__LESETEXT__:
# # # # #

Miniwahr ist propagandistisch allmaechtig und konstruiert eine
virtuelle Realitaet, die fuer den gehirngewaschenen Ozeanier die
'Wirklichkeit' darstellt. Solcherart kuenstlich geschaffene Realitaeten
kennen wir heute ja zur Genuege. Sie sind zwar noch nicht so perfekt
konstruiert wie in Orwells Roman, sodass man sie mit ein bisschen Grips
eigentlich durchschauen kann, aber viele Menschen glauben auch hierzulande
nur allzugerne an die schoene virtuelle Realitaet und verabscheuen die
nicht so schoene Wahrheit.

Ich habe da inzwischen so meine Zweifel, ob die künstlichen Realitäten noch mit "ein bißchen Grips" durchschaubar sind. Ich glaube, dafür braucht es mehr Herz als Grips. Man soll natürlich den Eindruck haben, der eigene Grips könne das, gewiß, aber das soll m.E. nur die Eitelkeit der notorischen Grantler killern, auf daß sie sich ihrem Schicksal überlegen fühlen und desto zufriedener einnicken. Sie tun's ja scharenweise. Die nicht so schöne Wahrheit besteht nämlich nicht allein (und gar nicht mal so sehr) darin, daß uns der Kollektivismus von außen bedroht, sondern darin, daß heute fast alle Menschen inbrünstige Kollektivisten sind, die ihr Schicksal nicht mehr in die Hände Gottes legen, sondern in die anderer Leute, und daß ihnen das derart selbstverständlich geworden, daß es ihnen überhaupt nicht mehr auffällt und sie es sich auch bereits gar nicht mehr anders vorstellen können. Wer lacht denn noch, wie es sich gehört, über die wunderliche Idee, das persönliche Glück hänge angeblich von der "politischen Macht" ab – die natürlich sowieso und aus Prinzip immer die Macht anderer Leute und niemals die eigene sein kann. Manndat ist eine Totgeburt von Beginn an, ein waschechter Bolschewismus für Leute, die gar nichts dagegen haben, daß andere sich ihretwegen beschweren. Man faßt es nicht! Wie kann man bloß so drauf sein? Ehrlich gesagt bin ich da inzwischen ziemlich trocken und kühl geworden und habe mich auf den Standpunkt gestellt, daß jeder das Recht hat, den Bolschewismus zu bekommen, für den er sich einsetzt. Die Sucht zum Zombie-Dasein ist für die meisten Leute mittlerweile unwiderstehlich geworden, Maesi.

# # # # #

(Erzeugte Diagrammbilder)
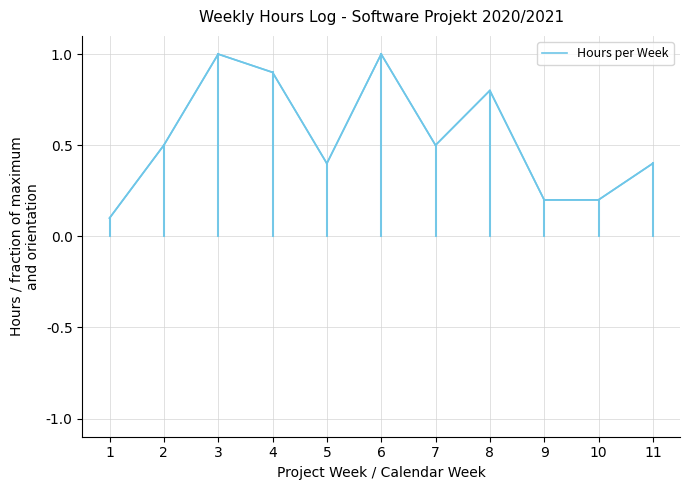

True or false: there are more than 2 points higher than both neighbors.

True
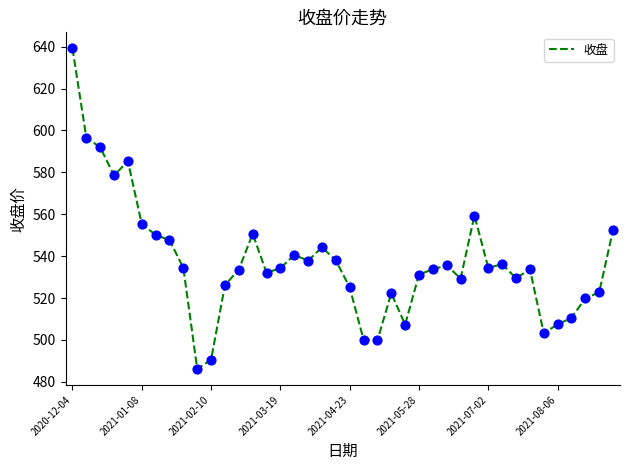

What is the maximum value shown in the chart?

639.2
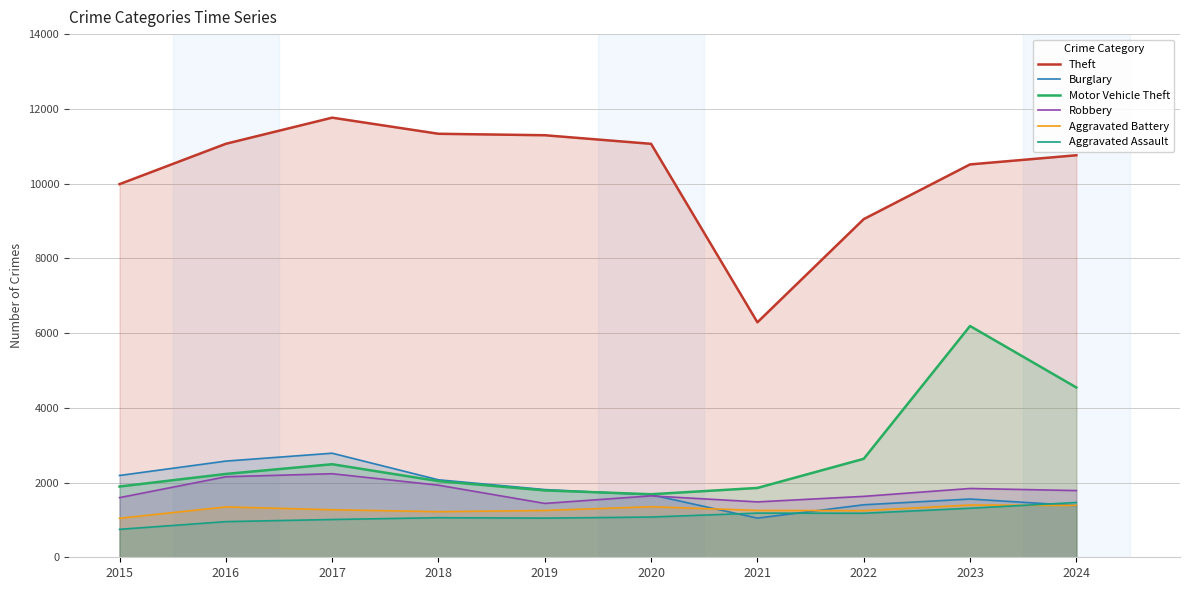

What is the total value across all series at 2017?

21558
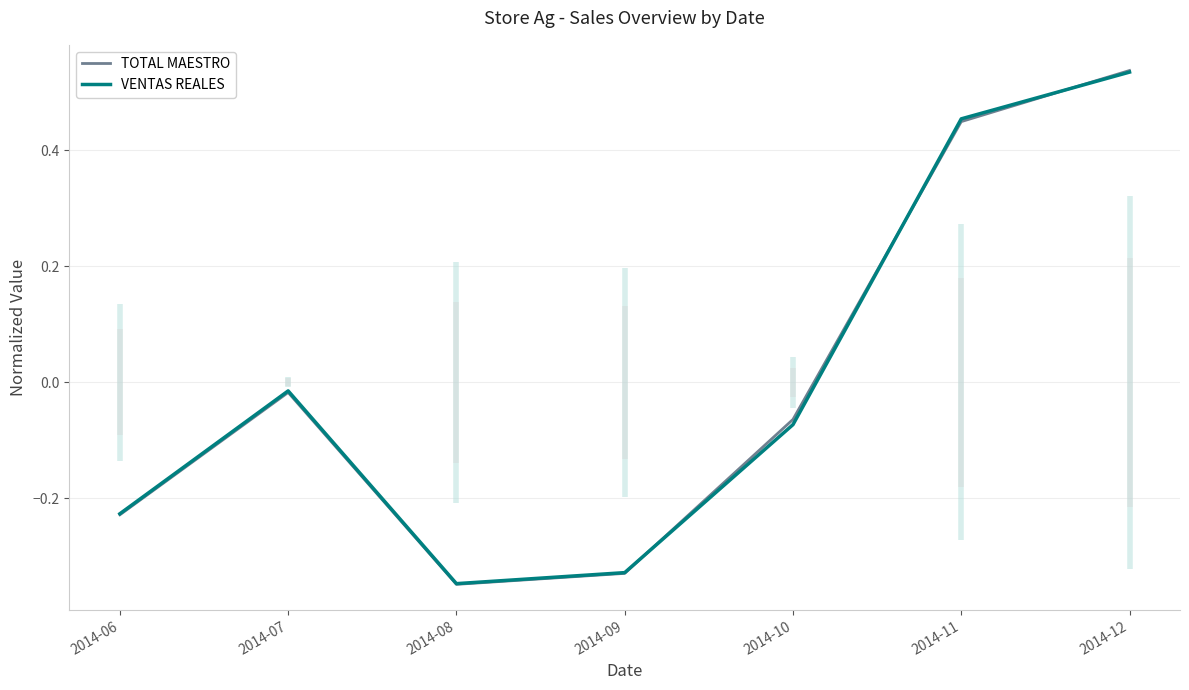

In VENTAS REALES, how many points are higher than both neighbors (excluding endpoints)?

1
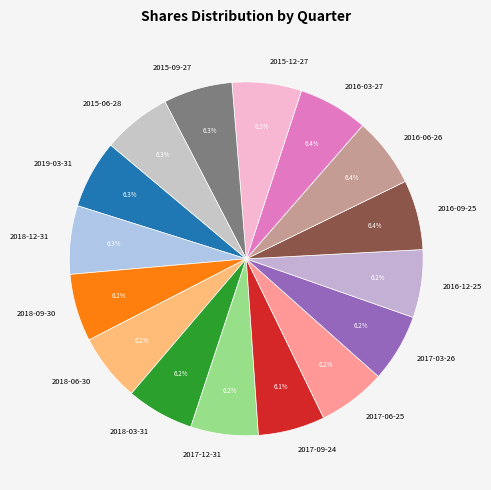

Approximately how many times larger is the value at 2015-12-27 compared to 2015-09-27?

1.0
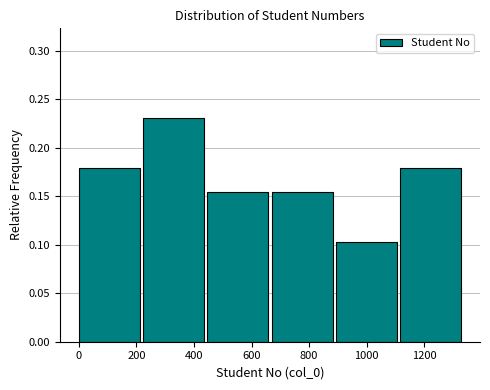

Over which range of the x-axis is the bar tallest?

220 to 440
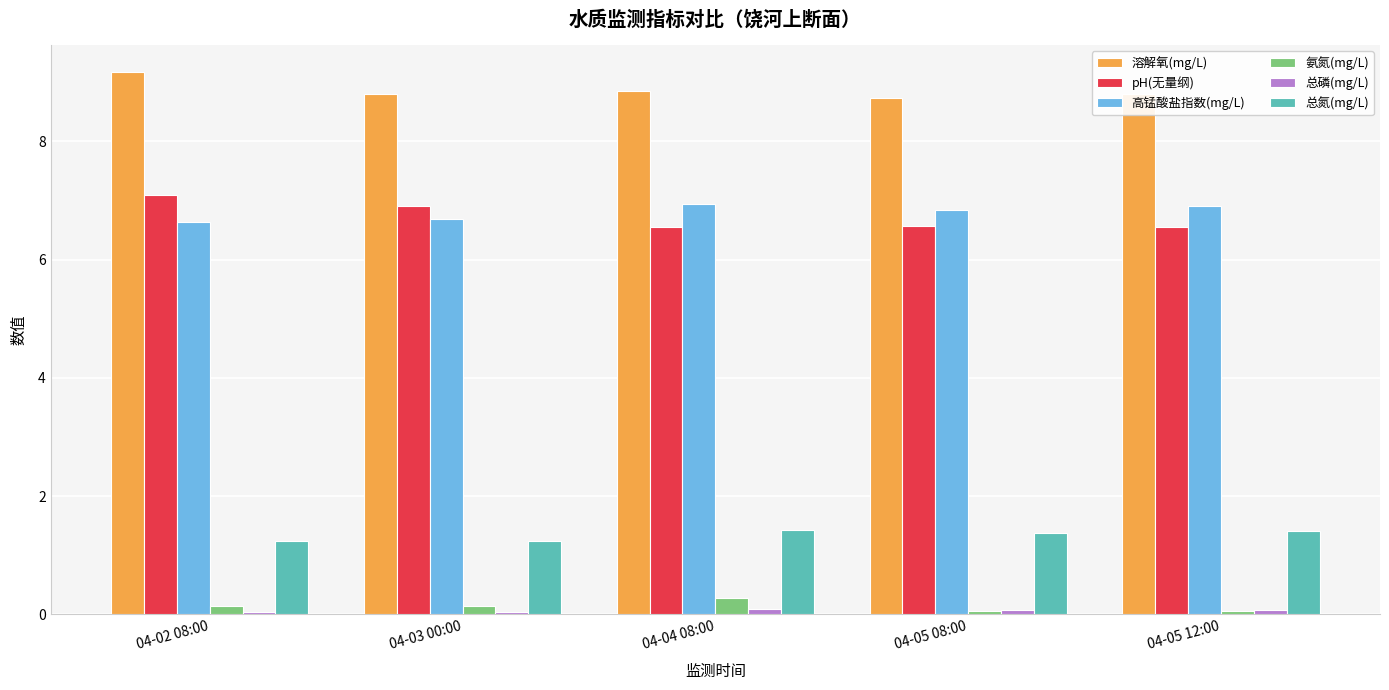

The value of 高锰酸盐指数(mg/L) at 04-03 00:00 is 6.7. True or false?

True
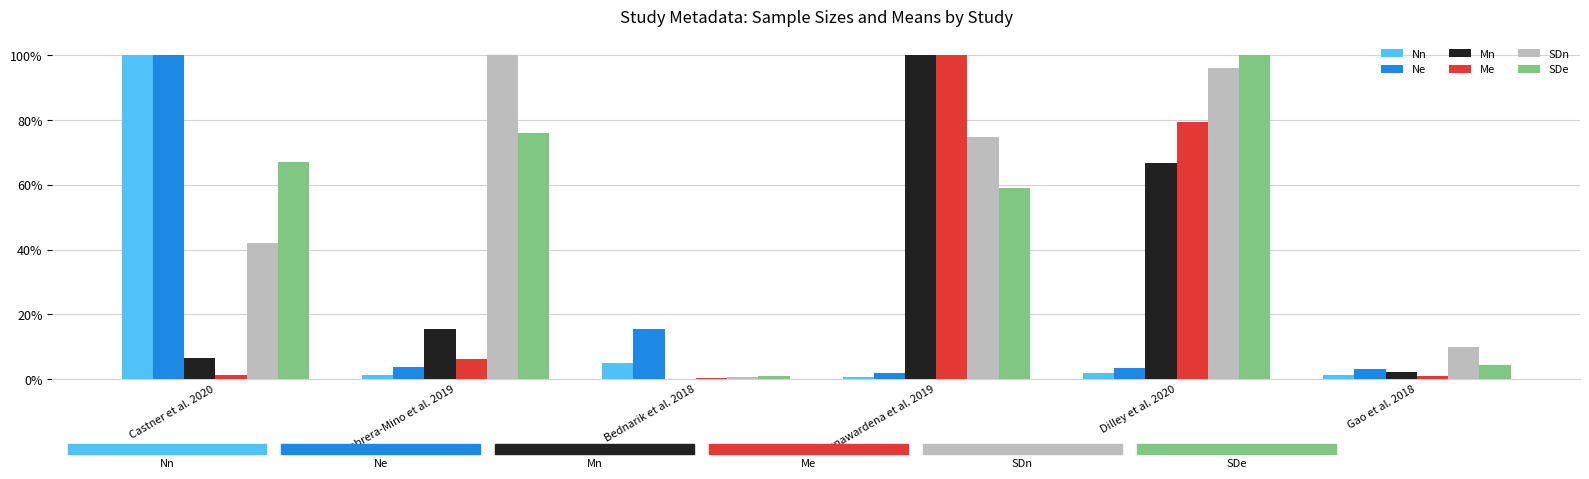

Does the chart contain stacked bars?

No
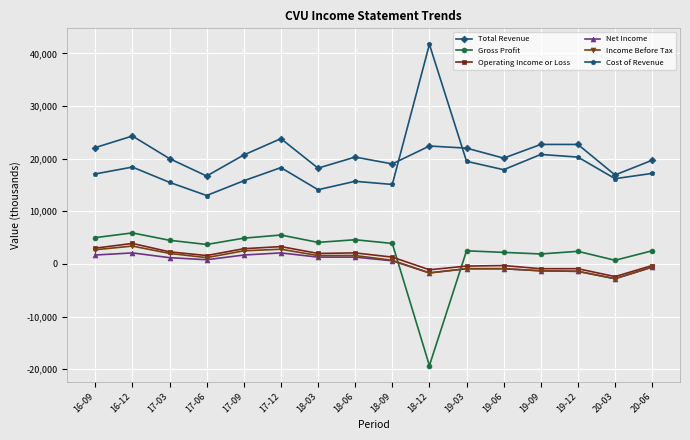

How many interior local valleys does the Cost of Revenue series have?

5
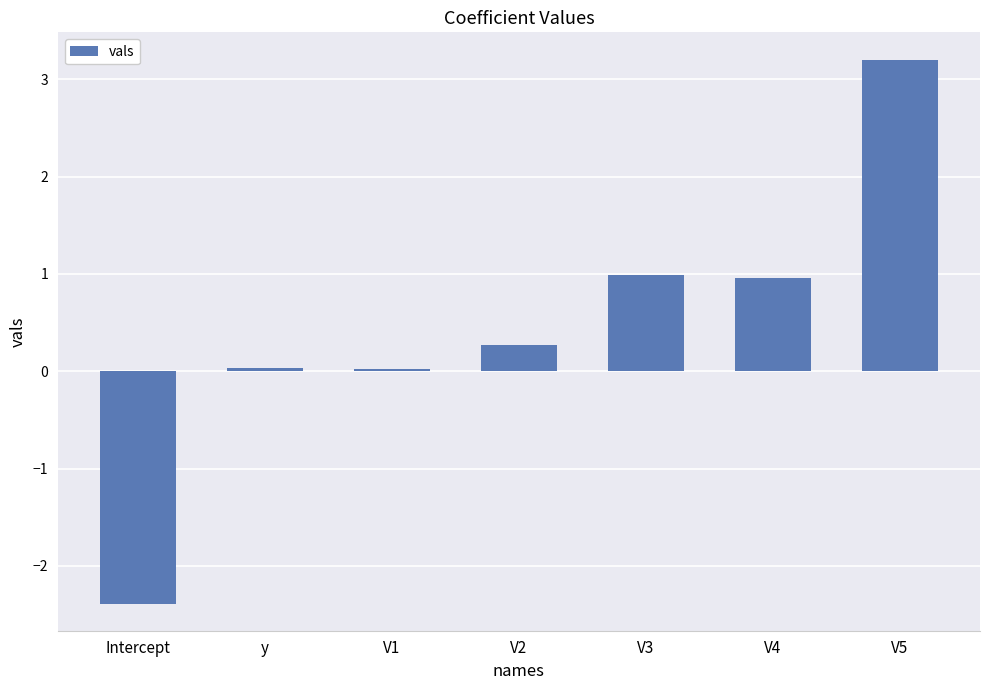

How many values are below zero?

1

# # # # #

__ARBEITSAUFTRÄGE__:
a) Beantworte anhand des Lesetexts diese Fragen, jede in einer eigenen Zeile:
(i) Was konstruiert Miniwahr für den gehirngewaschenen Ozeanier?
(ii) In wessen Hände legen fast alle Menschen heute ihr Schicksal statt in die Hände Gottes?
(iii) Wie wird Manndat bezeichnet?
b) Entnimm bitte dem Lesetext wortgetreu die Passage, die mit den Worten „Miniwahr ist propagandistisch“ beginnt und nach den Worten „so schoene Wahrheit.“ endet.
Das Material ist eigenständig und gehört nicht zum Lesetext.

__ERGEBNISSE__:
a)
(i) Eine virtuelle Realität, die für ihn die 'Wirklichkeit' darstellt.
(ii) In die Hände anderer Leute.
(iii) Als eine Totgeburt von Beginn an, ein waschechter Bolschewismus für Leute, die gar nichts dagegen haben, dass andere sich ihretwegen beschweren.

b)
Miniwahr ist propagandistisch allmaechtig und konstruiert eine
virtuelle Realitaet, die fuer den gehirngewaschenen Ozeanier die
'Wirklichkeit' darstellt. Solcherart kuenstlich geschaffene Realitaeten
kennen wir heute ja zur Genuege. Sie sind zwar noch nicht so perfekt
konstruiert wie in Orwells Roman, sodass man sie mit ein bisschen Grips
eigentlich durchschauen kann, aber viele Menschen glauben auch hierzulande
nur allzugerne an die schoene virtuelle Realitaet und verabscheuen die
nicht so schoene Wahrheit.